In the evening we were at my parents' house to celebrate the birthday of the boys' cousin Nisia, who they hadn't seen for something like two years. The visit was a last-minute surprise—I don't know if the boys were even more excited at the short-notice party than they would have been with more advance notice. I will say that, denied the opportunity to count down the days, Elijah did his best to count down hours. "I can't wait!" he told me at something like 11:00 in the morning. And my dad was ready for us all with free refills on the gin and tonics. I stopped after just two: even more than the socializing, I'm just not used to drinking any more!

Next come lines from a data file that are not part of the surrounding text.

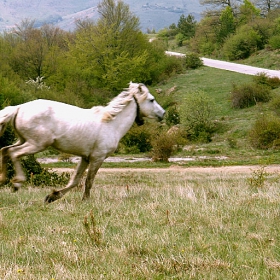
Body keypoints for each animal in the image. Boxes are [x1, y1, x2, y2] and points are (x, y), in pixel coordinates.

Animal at [0, 82, 165, 202]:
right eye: (151, 100)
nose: (163, 114)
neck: (111, 124)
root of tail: (19, 108)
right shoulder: (97, 158)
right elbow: (88, 180)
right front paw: (85, 200)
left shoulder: (85, 158)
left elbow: (75, 180)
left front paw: (52, 196)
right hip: (37, 144)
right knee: (14, 153)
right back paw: (16, 183)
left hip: (23, 140)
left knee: (4, 150)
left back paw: (3, 179)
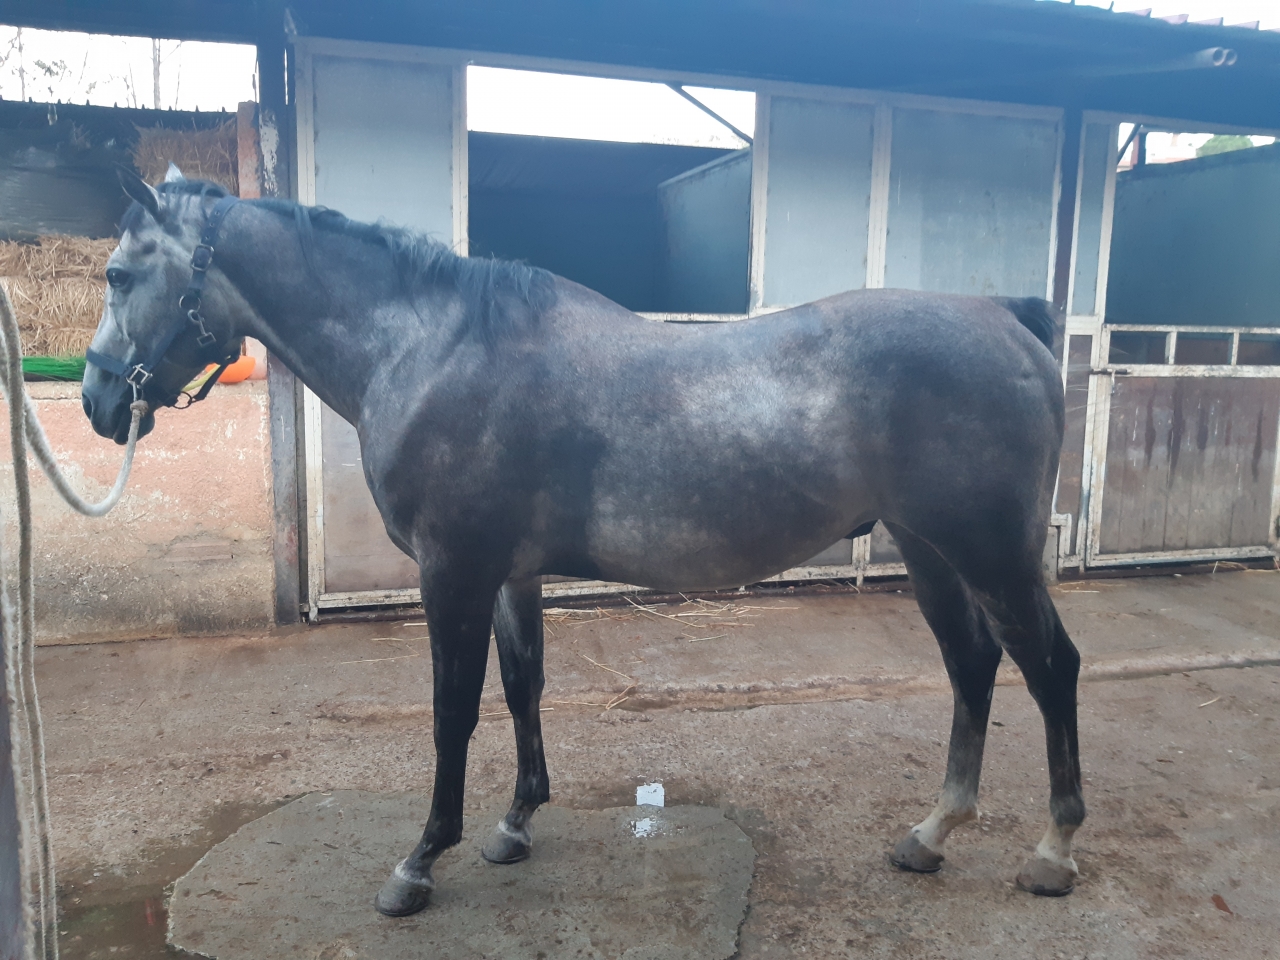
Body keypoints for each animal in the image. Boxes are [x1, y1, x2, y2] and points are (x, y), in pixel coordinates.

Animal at [81, 169, 1084, 917]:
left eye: (120, 276)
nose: (94, 401)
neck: (434, 350)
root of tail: (1007, 320)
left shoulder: (453, 572)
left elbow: (453, 710)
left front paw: (419, 863)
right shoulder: (509, 576)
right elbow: (524, 685)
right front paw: (515, 825)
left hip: (988, 552)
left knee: (1049, 666)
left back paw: (1052, 851)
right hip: (930, 550)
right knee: (974, 665)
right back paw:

big kids in the neighborhood

Leah said the other day that one good thing about this pandemic is, when the kids are out of the house playing with neighborhood friends, at least you know they're not actually in someone else's house playing video games. It's true, the forced outside time is leading to lots of energetic and imaginative play—and lots of sitting around on the porch together telling jokes and stories, which is good too. But the most exciting development is that the kids are now starting to go places together! A couple days ago Zion and Elijah went up to the library and playground with their friend from across the street (I went too as a chaperone, but I stayed decently far away the whole time). Then yesterday all the boys plus three friends biked to Chip-In to get candy. Neither of those were first-time happenings, but it does seem like outings like that are getting easier and more frequent. Seems good!

we had a party!

All through the pandemic we've kept up with all our friend groups over Zoom. And of course we have our bubble friends over every week or so. But all that is nothing to the amount of entertaining we did before the plague hit. Well, now that it's maybe drawing to an end—or we're pretending it is, at least—we figured it was time to have a party!

several marshmallows toasting over our fire

what you do when you have a party

Well, it actually wasn't much of a party. Just our church community group, and only half of the families were able to make it. Still, that means there were ten people on our back deck not counting us (and really not counting Leah, who was in bed with a migraine). That's a big deal! It was delightful seeing folks in our space, more delightful even than I imagined it would be. The only problem was everyone had such a great time they stuck around past 8:30, and then there the cleaning up to do. When we met over Zoom I never had to put away chairs!